Fico surpreendido na mudança quase nula que houve em mim agora que consegui encontrar finalmente alguém que me atura. Sempre me disseram que este seria o momento em que iria amolecer e alterar, e no entanto a pessoa que partilha comigo momentos que entre dois encaixotamos concordaria que continuo a ter o mesmo grau de acidez e desagradabilidade que me torna no maior sucesso em festas, eventos sociais e oportunidades de partilhar ideias com o público. Mais incrível ainda é que ela não se interessa, não se importa. Quando me vê e quando me ouve, ama mais do que teme, e isso faz-me surgir um temor de amor e de humor com primor, que é a única explicação para aquele alinhamento marcial de quase 30 dentes alinhados que lhe batem continência pela simples razão de que ela se materializa muda à minha frente. Nunca pensei que os meus braços pudessem ser ouro, mas tendo ela o toque de Midas nos lábios não me parece complicado. A gente troca palavras, e gasta palavras com a ideia de que não temos preço um para o outro. Falamos como milionários, beijamos como magnatas, olhamo-nos como quem é pobre de palavras e encontra um método de troca alternativa, em offshores acima de nós, nos nossos sonhos.
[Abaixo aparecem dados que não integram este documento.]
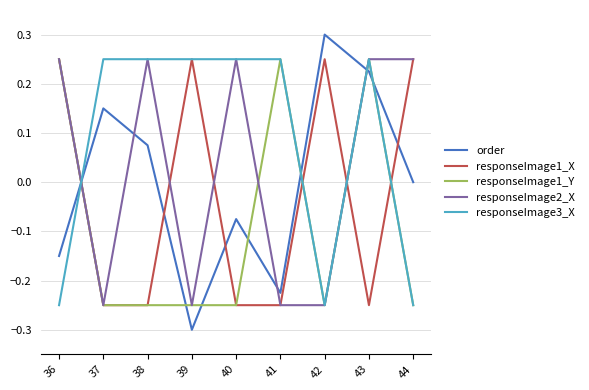

True or false: responseImage1_Y has a value of -0.4 at 39.

False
Uma coisa ela não alterou: continuo um analfabeto romântico, cujas palavras são como beijos peganhentos e mal dados quando toca a descrever o que é verdadeiro, autêntico, real. O teu próprio nome é uma miragem nos meus dedos e na minha boca. Como se, quando te tentasse descrever, corresses o risco de desaparecer só porque sou incompetente. És a nascente das coisas secretas: eu só agora cheguei aqui, um iniciado. Ensina-me.